• AVAILABLE RECORDS:
........

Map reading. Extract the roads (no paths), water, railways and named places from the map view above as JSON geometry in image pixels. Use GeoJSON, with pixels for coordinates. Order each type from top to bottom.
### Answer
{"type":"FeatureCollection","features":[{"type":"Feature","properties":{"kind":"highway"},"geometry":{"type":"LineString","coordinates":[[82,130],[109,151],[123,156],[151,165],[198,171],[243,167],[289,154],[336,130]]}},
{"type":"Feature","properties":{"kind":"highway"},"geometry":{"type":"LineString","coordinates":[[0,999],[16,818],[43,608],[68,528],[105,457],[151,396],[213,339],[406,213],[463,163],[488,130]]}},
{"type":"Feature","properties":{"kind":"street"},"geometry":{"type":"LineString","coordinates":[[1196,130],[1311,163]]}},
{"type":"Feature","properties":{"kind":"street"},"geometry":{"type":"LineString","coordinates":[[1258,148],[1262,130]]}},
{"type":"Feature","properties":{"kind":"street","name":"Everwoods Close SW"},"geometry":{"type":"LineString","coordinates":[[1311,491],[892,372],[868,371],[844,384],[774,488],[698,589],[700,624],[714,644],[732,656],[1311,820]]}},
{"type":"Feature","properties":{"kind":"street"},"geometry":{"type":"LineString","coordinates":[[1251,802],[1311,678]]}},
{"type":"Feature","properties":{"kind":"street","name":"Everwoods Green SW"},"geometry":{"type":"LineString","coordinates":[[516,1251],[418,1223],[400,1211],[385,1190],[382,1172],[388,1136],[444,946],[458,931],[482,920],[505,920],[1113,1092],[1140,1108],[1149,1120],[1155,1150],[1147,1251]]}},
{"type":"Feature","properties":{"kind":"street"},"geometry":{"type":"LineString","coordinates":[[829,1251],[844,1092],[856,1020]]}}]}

........

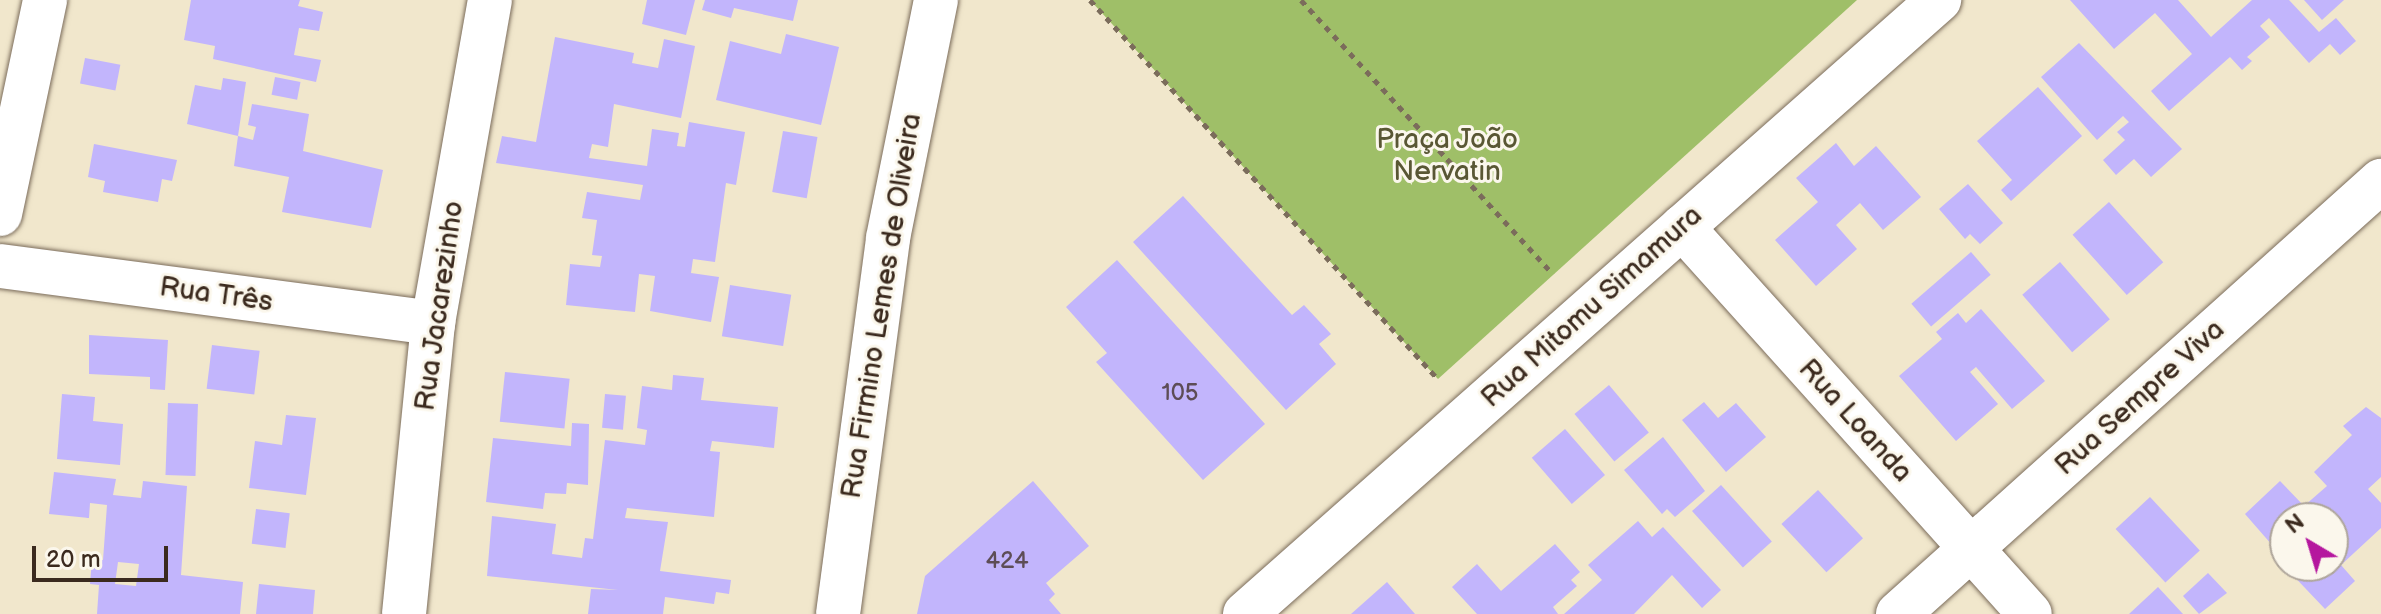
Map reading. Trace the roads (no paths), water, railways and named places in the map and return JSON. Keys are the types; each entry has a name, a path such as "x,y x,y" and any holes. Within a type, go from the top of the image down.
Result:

........

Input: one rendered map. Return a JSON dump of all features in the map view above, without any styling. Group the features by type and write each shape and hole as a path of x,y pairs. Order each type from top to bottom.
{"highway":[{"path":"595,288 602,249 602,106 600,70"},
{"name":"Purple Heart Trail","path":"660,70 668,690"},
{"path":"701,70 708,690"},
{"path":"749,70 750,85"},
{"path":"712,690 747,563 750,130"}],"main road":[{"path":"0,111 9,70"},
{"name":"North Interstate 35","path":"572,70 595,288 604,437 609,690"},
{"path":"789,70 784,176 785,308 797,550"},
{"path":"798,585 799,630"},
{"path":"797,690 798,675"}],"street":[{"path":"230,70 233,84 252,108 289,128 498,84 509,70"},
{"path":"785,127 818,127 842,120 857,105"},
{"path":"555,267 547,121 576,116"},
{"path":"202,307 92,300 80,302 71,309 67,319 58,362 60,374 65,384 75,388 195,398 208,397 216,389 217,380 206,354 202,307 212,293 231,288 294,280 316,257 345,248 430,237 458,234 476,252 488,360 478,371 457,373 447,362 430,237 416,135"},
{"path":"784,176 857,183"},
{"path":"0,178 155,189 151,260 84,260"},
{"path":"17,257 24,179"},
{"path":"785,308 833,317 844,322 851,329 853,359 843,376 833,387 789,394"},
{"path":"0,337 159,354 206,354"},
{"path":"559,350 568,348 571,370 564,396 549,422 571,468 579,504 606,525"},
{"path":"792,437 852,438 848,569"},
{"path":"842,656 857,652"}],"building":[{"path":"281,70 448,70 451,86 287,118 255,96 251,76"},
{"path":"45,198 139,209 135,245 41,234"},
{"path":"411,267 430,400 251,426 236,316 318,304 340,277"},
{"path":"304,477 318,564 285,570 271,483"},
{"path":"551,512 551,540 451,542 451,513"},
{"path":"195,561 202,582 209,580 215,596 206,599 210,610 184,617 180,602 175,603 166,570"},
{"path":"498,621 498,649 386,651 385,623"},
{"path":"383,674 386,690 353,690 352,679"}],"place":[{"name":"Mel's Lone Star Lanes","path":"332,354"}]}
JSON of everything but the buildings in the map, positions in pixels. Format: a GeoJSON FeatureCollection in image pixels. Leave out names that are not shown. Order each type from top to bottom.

........

Give only the number of lines in the listing above that include the string "railways".

• EXERCISE ANSWER: 2